I know where the hot water line runs under my slab and along the entire line I can feel the carpet/tile warm. The warm "spot" is not exactly a spot. It is a straight line about 3ft in width that runs exactly above the hot water line, which is about a foot under the slab. I had a professional plumber come in and check the situation. We shut off all the water and the water meter did not move. He also used a listening device along the warm line and he assures me that there is no leak. The hot water line is copper and is under a 3 inch concrete slab and a foot of dirt. Is it possible that the heat radiating from the copper pipe is heating my carpet? I noticed this 3 weeks ago and it has been warm in the exact same spots (not expanding), but that doesn't mean it hasn't been like this for longer.

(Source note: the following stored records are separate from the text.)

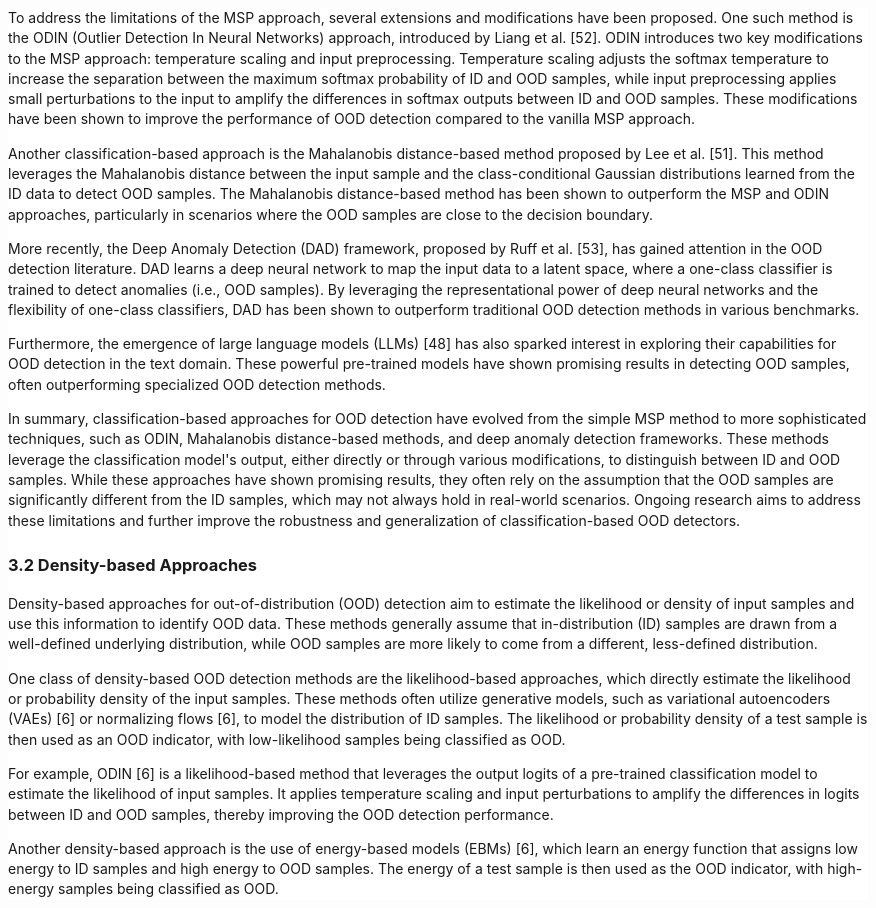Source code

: To address the limitations of the MSP approach, several extensions and modifications have been proposed. One such method is the ODIN (Outlier Detection In Neural Networks) approach, introduced by Liang et al. [52]. ODIN introduces two key modifications to the MSP approach: temperature scaling and input preprocessing. Temperature scaling adjusts the softmax temperature to increase the separation between the maximum softmax probability of ID and OOD samples, while input preprocessing applies small perturbations to the input to amplify the differences in softmax outputs between ID and OOD samples. These modifications have been shown to improve the performance of OOD detection compared to the vanilla MSP approach.

Another classification-based approach is the Mahalanobis distance-based method proposed by Lee et al. [51]. This method leverages the Mahalanobis distance between the input sample and the class-conditional Gaussian distributions learned from the ID data to detect OOD samples. The Mahalanobis distance-based method has been shown to outperform the MSP and ODIN approaches, particularly in scenarios where the OOD samples are close to the decision boundary.

More recently, the Deep Anomaly Detection (DAD) framework, proposed by Ruff et al. [53], has gained attention in the OOD detection literature. DAD learns a deep neural network to map the input data to a latent space, where a one-class classifier is trained to detect anomalies (i.e., OOD samples). By leveraging the representational power of deep neural networks and the flexibility of one-class classifiers, DAD has been shown to outperform traditional OOD detection methods in various benchmarks.

Furthermore, the emergence of large language models (LLMs) [48] has also sparked interest in exploring their capabilities for OOD detection in the text domain. These powerful pre-trained models have shown promising results in detecting OOD samples, often outperforming specialized OOD detection methods.

In summary, classification-based approaches for OOD detection have evolved from the simple MSP method to more sophisticated techniques, such as ODIN, Mahalanobis distance-based methods, and deep anomaly detection frameworks. These methods leverage the classification model's output, either directly or through various modifications, to distinguish between ID and OOD samples. While these approaches have shown promising results, they often rely on the assumption that the OOD samples are significantly different from the ID samples, which may not always hold in real-world scenarios. Ongoing research aims to address these limitations and further improve the robustness and generalization of classification-based OOD detectors.

### 3.2 Density-based Approaches

Density-based approaches for out-of-distribution (OOD) detection aim to estimate the likelihood or density of input samples and use this information to identify OOD data. These methods generally assume that in-distribution (ID) samples are drawn from a well-defined underlying distribution, while OOD samples are more likely to come from a different, less-defined distribution.

One class of density-based OOD detection methods are the likelihood-based approaches, which directly estimate the likelihood or probability density of the input samples. These methods often utilize generative models, such as variational autoencoders (VAEs) [6] or normalizing flows [6], to model the distribution of ID samples. The likelihood or probability density of a test sample is then used as an OOD indicator, with low-likelihood samples being classified as OOD.

For example, ODIN [6] is a likelihood-based method that leverages the output logits of a pre-trained classification model to estimate the likelihood of input samples. It applies temperature scaling and input perturbations to amplify the differences in logits between ID and OOD samples, thereby improving the OOD detection performance.

Another density-based approach is the use of energy-based models (EBMs) [6], which learn an energy function that assigns low energy to ID samples and high energy to OOD samples. The energy of a test sample is then used as the OOD indicator, with high-energy samples being classified as OOD.
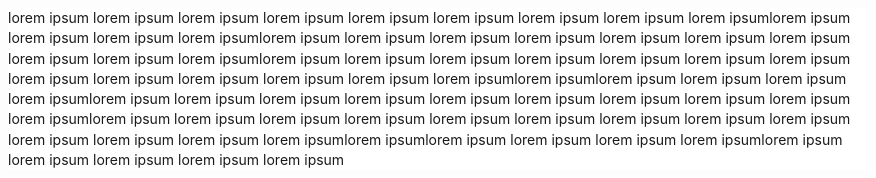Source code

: lorem ipsum
lorem ipsum
lorem ipsum
lorem ipsum
lorem ipsum
lorem ipsum
lorem ipsum
lorem ipsum
lorem ipsumlorem ipsum
lorem ipsum
lorem ipsum
lorem ipsumlorem ipsum
lorem ipsum
lorem ipsum
lorem ipsum
lorem ipsum
lorem ipsum
lorem ipsum
lorem ipsum
lorem ipsum
lorem ipsumlorem ipsum
lorem ipsum
lorem ipsum
lorem ipsum
lorem ipsum
lorem ipsum
lorem ipsum
lorem ipsum
lorem ipsum
lorem ipsum
lorem ipsum
lorem ipsum
lorem ipsumlorem ipsumlorem ipsum
lorem ipsum
lorem ipsum
lorem ipsumlorem ipsum
lorem ipsum
lorem ipsum
lorem ipsum
lorem ipsum
lorem ipsum
lorem ipsum
lorem ipsum
lorem ipsum
lorem ipsumlorem ipsum
lorem ipsum
lorem ipsum
lorem ipsum
lorem ipsum
lorem ipsum
lorem ipsum
lorem ipsum
lorem ipsum
lorem ipsum
lorem ipsum
lorem ipsum
lorem ipsumlorem ipsumlorem ipsum
lorem ipsum
lorem ipsum
lorem ipsumlorem ipsum
lorem ipsum
lorem ipsum
lorem ipsum
lorem ipsum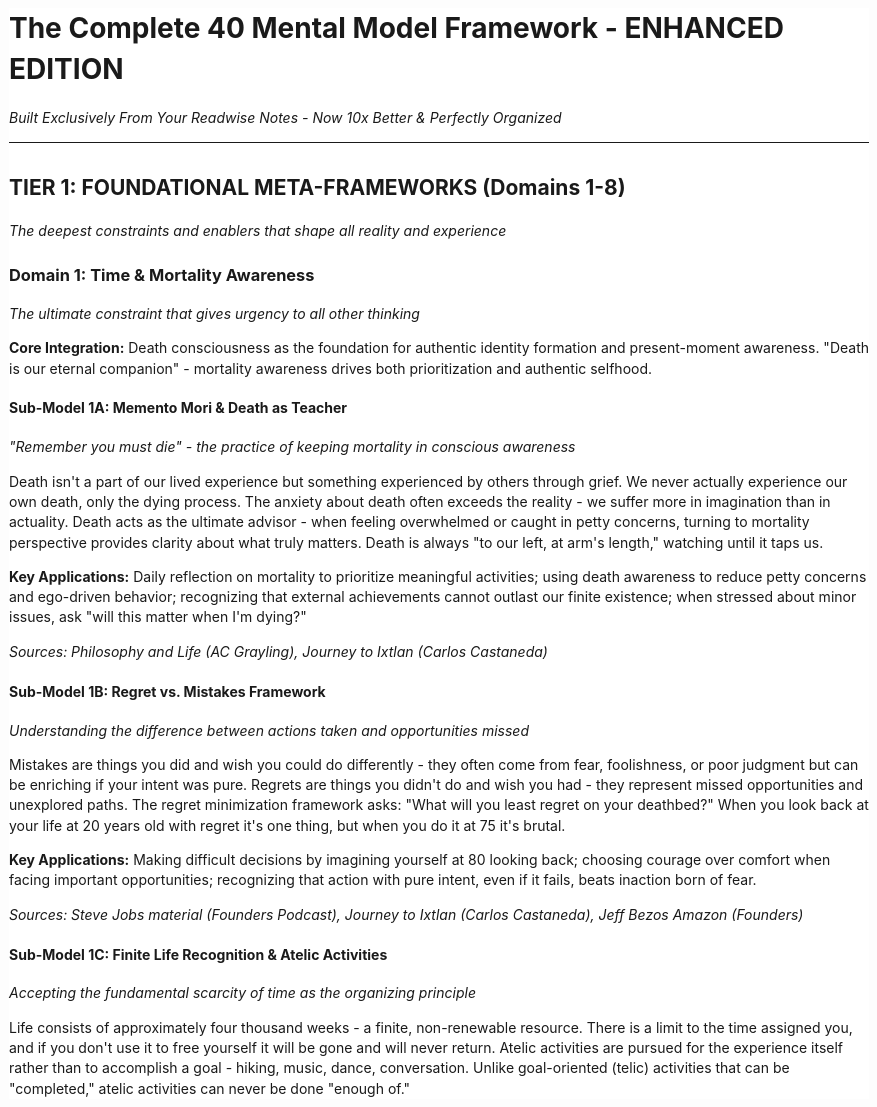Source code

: # The Complete 40 Mental Model Framework - ENHANCED EDITION
*Built Exclusively From Your Readwise Notes - Now 10x Better & Perfectly Organized*

---

## **TIER 1: FOUNDATIONAL META-FRAMEWORKS (Domains 1-8)**
*The deepest constraints and enablers that shape all reality and experience*

### **Domain 1: Time & Mortality Awareness**
*The ultimate constraint that gives urgency to all other thinking*

**Core Integration:** Death consciousness as the foundation for authentic identity formation and present-moment awareness. "Death is our eternal companion" - mortality awareness drives both prioritization and authentic selfhood.

#### **Sub-Model 1A: Memento Mori & Death as Teacher**
*"Remember you must die" - the practice of keeping mortality in conscious awareness*

Death isn't a part of our lived experience but something experienced by others through grief. We never actually experience our own death, only the dying process. The anxiety about death often exceeds the reality - we suffer more in imagination than in actuality. Death acts as the ultimate advisor - when feeling overwhelmed or caught in petty concerns, turning to mortality perspective provides clarity about what truly matters. Death is always "to our left, at arm's length," watching until it taps us.

**Key Applications:** Daily reflection on mortality to prioritize meaningful activities; using death awareness to reduce petty concerns and ego-driven behavior; recognizing that external achievements cannot outlast our finite existence; when stressed about minor issues, ask "will this matter when I'm dying?"

*Sources: Philosophy and Life (AC Grayling), Journey to Ixtlan (Carlos Castaneda)*

#### **Sub-Model 1B: Regret vs. Mistakes Framework**
*Understanding the difference between actions taken and opportunities missed*

Mistakes are things you did and wish you could do differently - they often come from fear, foolishness, or poor judgment but can be enriching if your intent was pure. Regrets are things you didn't do and wish you had - they represent missed opportunities and unexplored paths. The regret minimization framework asks: "What will you least regret on your deathbed?" When you look back at your life at 20 years old with regret it's one thing, but when you do it at 75 it's brutal.

**Key Applications:** Making difficult decisions by imagining yourself at 80 looking back; choosing courage over comfort when facing important opportunities; recognizing that action with pure intent, even if it fails, beats inaction born of fear.

*Sources: Steve Jobs material (Founders Podcast), Journey to Ixtlan (Carlos Castaneda), Jeff Bezos Amazon (Founders)*

#### **Sub-Model 1C: Finite Life Recognition & Atelic Activities**
*Accepting the fundamental scarcity of time as the organizing principle*

Life consists of approximately four thousand weeks - a finite, non-renewable resource. There is a limit to the time assigned you, and if you don't use it to free yourself it will be gone and will never return. Atelic activities are pursued for the experience itself rather than to accomplish a goal - hiking, music, dance, conversation. Unlike goal-oriented (telic) activities that can be "completed," atelic activities can never be done "enough of."
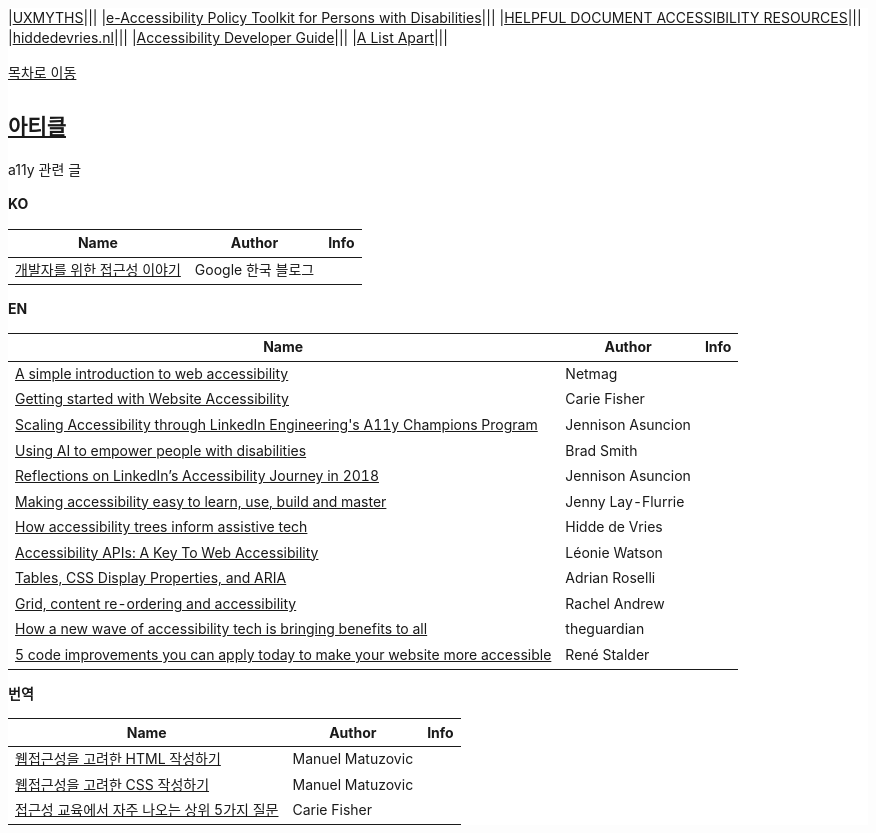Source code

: |[UXMYTHS](https://uxmyths.com/)|||
|[e-Accessibility Policy Toolkit for Persons with Disabilities](http://www.e-accessibilitytoolkit.org/toolkit/eaccessibility_basics)|||
|[HELPFUL DOCUMENT ACCESSIBILITY RESOURCES](https://dcp.ucla.edu/helpful-document-accessibility-resources)|||
|[hiddedevries.nl](https://hiddedevries.nl/en/blog/)|||
|[Accessibility Developer Guide](https://www.accessibility-developer-guide.com/)|||
|[A List Apart](https://alistapart.com/blog/topic/accessibility/)|||

[목차로 이동](https://github.com/yonguilee/a11y_bookmarks#%EB%AA%A9%EC%B0%A8)

## [아티클](https://github.com/yonguilee/a11y_bookmarks#%EC%95%84%ED%8B%B0%ED%81%B4)

a11y 관련 글

**KO**

|Name|Author|Info|
|---|---|---|
|[개발자를 위한 접근성 이야기](https://korea.googleblog.com/2019/04/accessibility-for-developers.html)|Google 한국 블로그||

**EN**

|Name|Author|Info|
|---|---|---|
|[A simple introduction to web accessibility](https://www.creativebloq.com/netmag/simple-introduction-web-accessibility-7116888)|Netmag||
|[Getting started with Website Accessibility](https://medium.com/statuscode/getting-started-with-website-accessibility-5586c7febc92)|Carie Fisher||
|[Scaling Accessibility through LinkedIn Engineering's A11y Champions Program](https://engineering.linkedin.com/blog/2019/05/scaling-accessibility-through-a11y-champions-program)|Jennison Asuncion||
|[Using AI to empower people with disabilities](https://blogs.microsoft.com/on-the-issues/2018/05/07/using-ai-to-empower-people-with-disabilities/)|Brad Smith||
|[Reflections on LinkedIn’s Accessibility Journey in 2018](https://www.linkedin.com/pulse/reflections-linkedins-accessibility-journey-2018-jennison-asuncion/)|Jennison Asuncion||
|[Making accessibility easy to learn, use, build and master](https://blogs.microsoft.com/on-the-issues/2019/05/15/making-accessibility-easy-to-learn-use-build-and-master/)|Jenny Lay-Flurrie||
|[How accessibility trees inform assistive tech](https://hacks.mozilla.org/2019/06/how-accessibility-trees-inform-assistive-tech/)|Hidde de Vries||
|[Accessibility APIs: A Key To Web Accessibility](https://www.smashingmagazine.com/2015/03/web-accessibility-with-accessibility-api/)|Léonie Watson||
|[Tables, CSS Display Properties, and ARIA](http://adrianroselli.com/2018/02/tables-css-display-properties-and-aria.html)|Adrian Roselli||
|[Grid, content re-ordering and accessibility](https://rachelandrew.co.uk/archives/2019/06/04/grid-content-re-ordering-and-accessibility/)|Rachel Andrew||
|[How a new wave of accessibility tech is bringing benefits to all](https://www.theguardian.com/tech-that-empowers-everyone/2019/may/30/how-a-new-wave-of-accessibility-tech-is-bringing-benefits-to-all)|theguardian||
|[5 code improvements you can apply today to make your website more accessible](https://medium.com/design-signals/5-code-improvements-you-can-apply-today-to-make-your-website-more-accessible-9e6e36cb18a0)|René Stalder||

**번역**

|Name|Author|Info|
|---|---|---|
|[웹접근성을 고려한 HTML 작성하기](https://web-for-all.tistory.com/3)|Manuel Matuzovic||
|[웹접근성을 고려한 CSS 작성하기](https://web-for-all.tistory.com/2)|Manuel Matuzovic||
|[접근성 교육에서 자주 나오는 상위 5가지 질문](https://mulder21c.github.io/2019/04/25/top-5-questions-asked-in-accessibility-trainings/)|Carie Fisher||
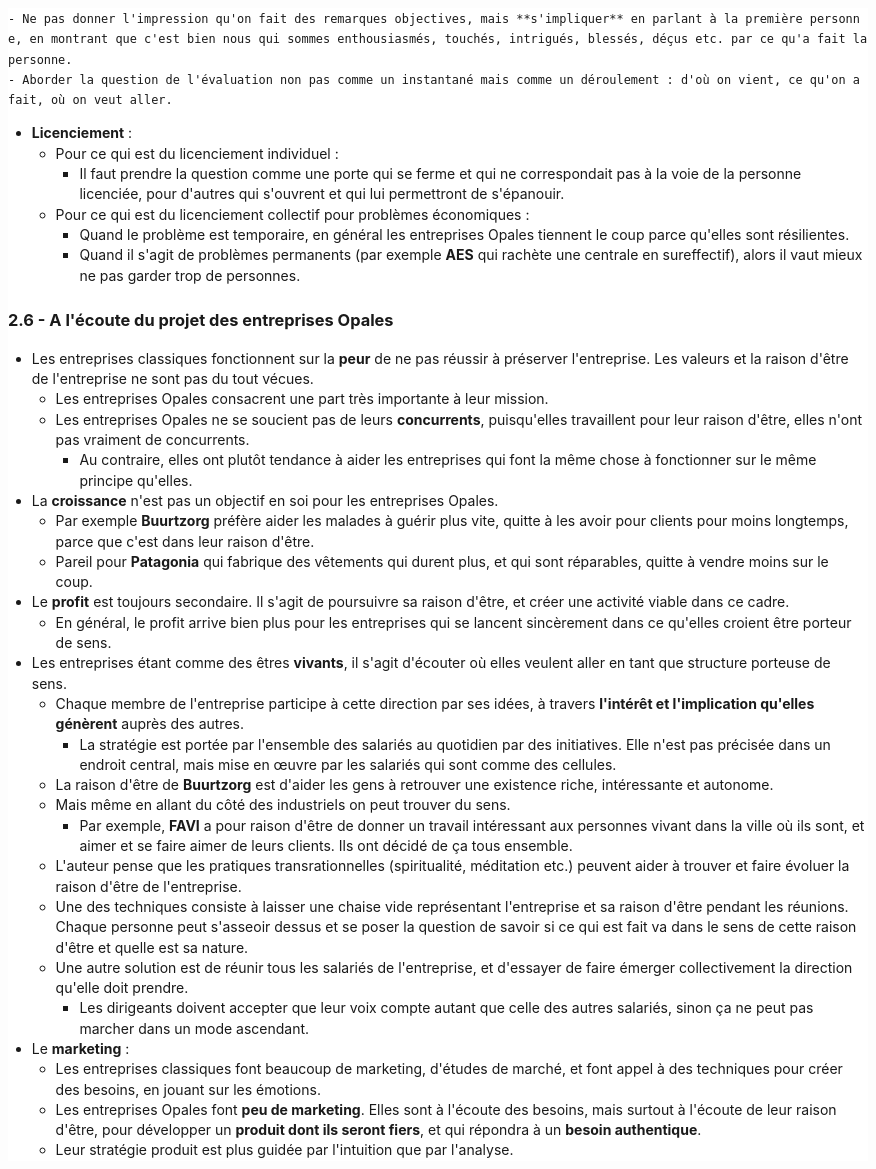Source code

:     - Ne pas donner l'impression qu'on fait des remarques objectives, mais **s'impliquer** en parlant à la première personne, en montrant que c'est bien nous qui sommes enthousiasmés, touchés, intrigués, blessés, déçus etc. par ce qu'a fait la personne.
    - Aborder la question de l'évaluation non pas comme un instantané mais comme un déroulement : d'où on vient, ce qu'on a fait, où on veut aller.
- **Licenciement** :
  - Pour ce qui est du licenciement individuel :
    - Il faut prendre la question comme une porte qui se ferme et qui ne correspondait pas à la voie de la personne licenciée, pour d'autres qui s'ouvrent et qui lui permettront de s'épanouir.
  - Pour ce qui est du licenciement collectif pour problèmes économiques :
    - Quand le problème est temporaire, en général les entreprises Opales tiennent le coup parce qu'elles sont résilientes.
    - Quand il s'agit de problèmes permanents (par exemple **AES** qui rachète une centrale en sureffectif), alors il vaut mieux ne pas garder trop de personnes.

### 2.6 - A l'écoute du projet des entreprises Opales

- Les entreprises classiques fonctionnent sur la **peur** de ne pas réussir à préserver l'entreprise. Les valeurs et la raison d'être de l'entreprise ne sont pas du tout vécues.
  - Les entreprises Opales consacrent une part très importante à leur mission.
  - Les entreprises Opales ne se soucient pas de leurs **concurrents**, puisqu'elles travaillent pour leur raison d'être, elles n'ont pas vraiment de concurrents.
    - Au contraire, elles ont plutôt tendance à aider les entreprises qui font la même chose à fonctionner sur le même principe qu'elles.
- La **croissance** n'est pas un objectif en soi pour les entreprises Opales.
  - Par exemple **Buurtzorg** préfère aider les malades à guérir plus vite, quitte à les avoir pour clients pour moins longtemps, parce que c'est dans leur raison d'être.
  - Pareil pour **Patagonia** qui fabrique des vêtements qui durent plus, et qui sont réparables, quitte à vendre moins sur le coup.
- Le **profit** est toujours secondaire. Il s'agit de poursuivre sa raison d'être, et créer une activité viable dans ce cadre.
  - En général, le profit arrive bien plus pour les entreprises qui se lancent sincèrement dans ce qu'elles croient être porteur de sens.
- Les entreprises étant comme des êtres **vivants**, il s'agit d'écouter où elles veulent aller en tant que structure porteuse de sens.
  - Chaque membre de l'entreprise participe à cette direction par ses idées, à travers **l'intérêt et l'implication qu'elles génèrent** auprès des autres.
    - La stratégie est portée par l'ensemble des salariés au quotidien par des initiatives. Elle n'est pas précisée dans un endroit central, mais mise en œuvre par les salariés qui sont comme des cellules.
  - La raison d'être de **Buurtzorg** est d'aider les gens à retrouver une existence riche, intéressante et autonome.
  - Mais même en allant du côté des industriels on peut trouver du sens.
    - Par exemple, **FAVI** a pour raison d'être de donner un travail intéressant aux personnes vivant dans la ville où ils sont, et aimer et se faire aimer de leurs clients. Ils ont décidé de ça tous ensemble.
  - L'auteur pense que les pratiques transrationnelles (spiritualité, méditation etc.) peuvent aider à trouver et faire évoluer la raison d'être de l'entreprise.
  - Une des techniques consiste à laisser une chaise vide représentant l'entreprise et sa raison d'être pendant les réunions. Chaque personne peut s'asseoir dessus et se poser la question de savoir si ce qui est fait va dans le sens de cette raison d'être et quelle est sa nature.
  - Une autre solution est de réunir tous les salariés de l'entreprise, et d'essayer de faire émerger collectivement la direction qu'elle doit prendre.
    - Les dirigeants doivent accepter que leur voix compte autant que celle des autres salariés, sinon ça ne peut pas marcher dans un mode ascendant.
- Le **marketing** :
  - Les entreprises classiques font beaucoup de marketing, d'études de marché, et font appel à des techniques pour créer des besoins, en jouant sur les émotions.
  - Les entreprises Opales font **peu de marketing**. Elles sont à l'écoute des besoins, mais surtout à l'écoute de leur raison d'être, pour développer un **produit dont ils seront fiers**, et qui répondra à un **besoin authentique**.
  - Leur stratégie produit est plus guidée par l'intuition que par l'analyse.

I see your point. I just though that with 1 foot of dirt and 3 inch of concrete would be enough to insulated. Also, I have no idea how hot the copper pipe actually gets. Does it get hot enough to do what I've been seeing?
Do you have a recirculation system? If not, then the pipe will cool off between uses. Only when you are running water a lot might you notice it heating things up much. The much more common thing is if it is leaking, but if the water meter isn't turning, that sort of lets that off the hook.
Important note - I'm not a pro
Retired Defense Industry Engineer; Schluter 2.5-day Workshop Completed 2013
Back in my fraternity days we had a very warm spot appear during midwinter on the floor in the dining hall. It got worse and the water heating bill went through the roof and water appeared from under the slab...so out came the jack hammer and the shovels. We had a lovely hot spring down there. As we were shoveling out sand, up popped a plastic sail boat--the last brothers who had this leak had a sense of humor. Leak and floor were repaired, the sail boat was buried in the hole again and all was good...although looking back on it, we should have changed the piping configuration since the leak was at an elbow at the end of a very long run. Should have gone to an enlarged diameter and heavy fitting there so that it couldn't erode or fatigue so easily in the future.
If the pipe is bare in the ground or in the slab it will conduct heat quite well. Concrete is a very poor insulator and earth isn't great either. Bet it takes awhile to get hot water out of the other end of the line...
An easy test for this would be to turn off the hot water tank shut off and leave it for 5 mins then turn it back on while listening for any water flow as you open it. If it does make the sound of running water you have a leak. Also make sure no taps are dripping.
The only times I have seen a concrete floor heated by a domestic hot water line were when it was either embedded in the concrete or was leaking. IT would have to be VERY hot, and continuously hot, to heat the floor with that much dirt and concrete over it.
Licensed residential and commercial plumber
I have a customer with an irrigation system leak right now.....it leaks somtimes and somtimes it doesn't. I suspect a hairline crack in the pvc and leaks when the pipe expands and stops when the pipe contracts or gets alittle crud in it. Now thats based off the meter.....sometimes a very very small leak will not show on the meter. I verified that from my own experience and also with the water departement.....older meters especially so.